Vector database migration: turbopuffer & cohere embed v4

Experiments & Findings

Background

Ada's AI agents ground their answers in each client's knowledge base (KB). The knowledge retrieval layer is on the hot path of every conversation, so latency and recall directly shape agent quality. We migrated knowledge search and coaching retrieval from our previous vector database to turbopuffer, and re-evaluated our embedding stack from scratch along the way, moving to Cohere Embed v4.

Vector database: turbopuffer

Operating our previous vector database at multi-tenant scale was a constant tuning exercise: shard counts, node sizing, noisy neighbors. Beyond that, there was a deeper architectural issue: knowledge bases ingested years ago and rarely queried still sat in live shards alongside today's traffic, paying the same hot-shard cost. Turbopuffer's compute/storage separation fixes this: cold namespaces (indexes) sit cheaply in object storage and only pay compute when hit. Its serverless model also makes supporting per-feature, per-tenant namespaces straightforward, providing low latency and nearly endless scalability for our use cases.

Model: Cohere embed-v4

We chose Cohere embed-v4 after a four-way bakeoff on 15K production queries across 10 customers. Top 10 recall results:

- Cohere embed-v4 (float32): 90.7%

- Cohere embed-v4 (int8): 90.6%

- OpenAI text-embedding-3-large (incumbent): 88.0%

- Qwen3-0.6B: 87.6%

Hosting: different answer per workload. Embeddings serve two workloads with very different SLOs (service-level objectives). Online retrieval (user query → top-k chunks of KB content) is latency-bound with sub-200ms P95. Offline KB indexing (article → vectors at ingest) is throughput-bound and ≤500ms P50 is fine. What matters is requests-per-dollar and absorbing spikes up to 10M tokens/minute when a customer republishes their knowledge base. One provider for both was the first assumption to falsify.

For the online path, we tested six options against sub-100ms P50 and sub-200ms P95 targets. These were first-pass measurements in our multi-tenant configuration; further tuning with each vendor would likely have moved their numbers, but we needed to pick a path that cleared SLO out of the box and move on.

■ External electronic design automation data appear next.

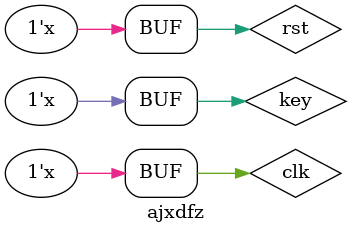
<source format=v>
`timescale 1ns / 1ps


module ajxdfz;
//INPUT
reg rst;
reg clk;
reg key;  
//OUTPUT
wire key_pulse;
ajxd si(rst,clk,key,key_pulse);
always #10   clk = ~clk;
always #100  rst=~rst;
always #20   key= ~key;
	initial 
	   begin
		clk = 1'b0;
		rst = 1'b0;
		key = 1'b1;
	end
endmodule

</source>
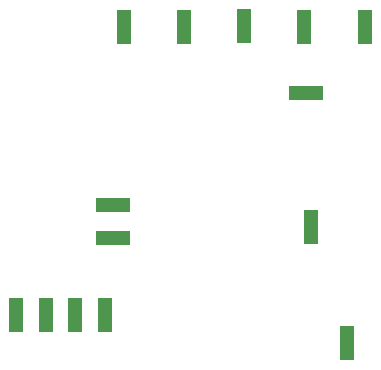
<source format=gbp>
G04*
G04 #@! TF.GenerationSoftware,Altium Limited,Altium Designer,24.1.2 (44)*
G04*
G04 Layer_Color=128*
%FSLAX44Y44*%
%MOMM*%
G71*
G04*
G04 #@! TF.SameCoordinates,8940CB7B-32E8-470A-AB05-D825E909EC58*
G04*
G04*
G04 #@! TF.FilePolarity,Positive*
G04*
G01*
G75*
%ADD49R,3.0000X1.2000*%
%ADD50R,1.2000X3.0000*%
D49*
X262000Y178000D02*
D03*
Y150500D02*
D03*
X425000Y273000D02*
D03*
D50*
X322000Y329000D02*
D03*
X271000D02*
D03*
X460000Y61000D02*
D03*
X430000Y160000D02*
D03*
X373250Y329500D02*
D03*
X475000Y329000D02*
D03*
X424000D02*
D03*
X230000Y85000D02*
D03*
X205000D02*
D03*
X180000D02*
D03*
X255000Y85000D02*
D03*
M02*

</source>
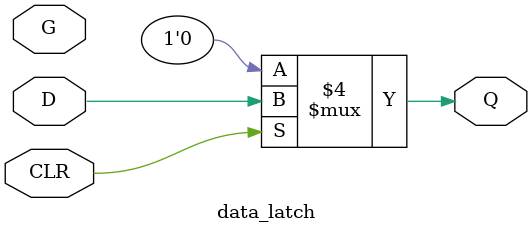
<source format=v>
module data_latch(D, G, CLR, Q);
    input D, G, CLR;
    output reg Q;

    always @(*) begin
        if(~CLR)
            Q <= 0;
        else
            Q <= D;
    end // End of Always statement
endmodule
</source>
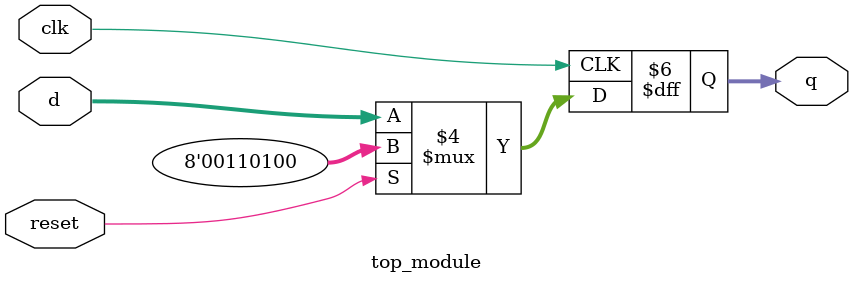
<source format=v>
module top_module (
    input clk,
    input reset,
    input [7:0] d,
    output [7:0] q
);
    always @(negedge clk)begin
        if(reset == 1'b1)begin
            q <= 8'h34;
        end
        else begin
            q <= d;
        end
    end

endmodule
</source>
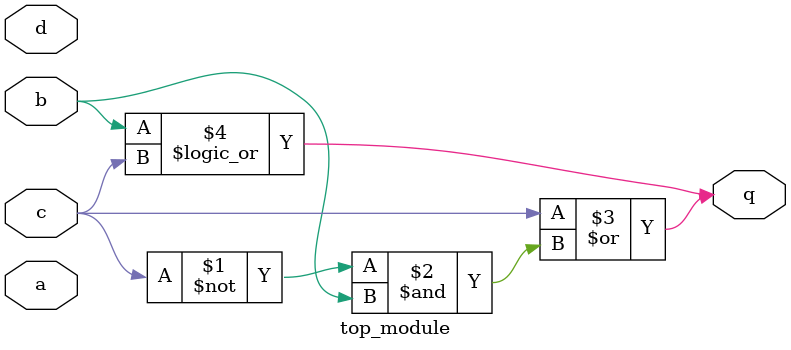
<source format=v>
module top_module (
    input a,
    input b,
    input c,
    input d,
    output q );//

    // Solution1 (Mine)
    assign q = c | ~c&b;

    // Solution2 
    assign q = (b || c); // Fix me

endmodule

</source>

In our setup, OpenAI text-embedding-3-large measured outside SLO (P50 188–200ms, P99 493–932ms). We then tested the same Cohere’s embed-v4 model across several inference providers and setups. The Cohere public API hit ~108ms P50 but tailed past 1s under our multi-tenant rate-limit profile. Managed offerings on AWS Bedrock and Azure AI Foundry showed long P99 tails in our configuration as well. Cohere Vault, their dedicated single-tenant deployment, landed at ~100ms P50, with ~45ms of that being cross-cloud overhead from our setup that would shrink in a co-located arrangement. Self-hosting on dedicated instances via Sagemaker came in at P50 ~77ms and cleared SLO without further tuning, so we went with it for the online path.

For the offline path, the question was more about requests-per-dollar with p50 latency at ≤500ms. In our testing, Cohere Vault delivered ~2.7× throughput-per-dollar over our self-hosted setup, and its managed autoscaler absorbed KB-republish spikes faster than our self-managed scaling. Vault was the right fit for this workload.

int8 quantization: embed-v4 supports int8 natively. Same latency as float32, retrieval-quality delta within ±0.001 across every top-k metric, vectors 4× smaller (1KB vs 4KB at 1024 dims). At Ada's RAG footprint — thousands of customer KBs with up to tens of thousands of articles each — a 4× reduction in vector size compounds into proportionally lower turbopuffer storage and faster retrieval for AI agents.

Market implication.

Three takeaways generalize. First, "one inference configuration for all embedding workloads" is a bad default — online and offline have different SLOs and different cost shapes, and in our case, different winners. Second, int8 quantization on a modern embedding model is a free 4× storage win on multi-tenant RAG with no measurable retrieval cost — a strong default for anyone storing more than a single customer's worth of vectors. Third, vector-store architecture matters as much as raw latency: compute/storage separation plus cheap per-tenant namespaces is what makes multi-tenant RAG scale. The database choice was an enabling decision, not just a destination.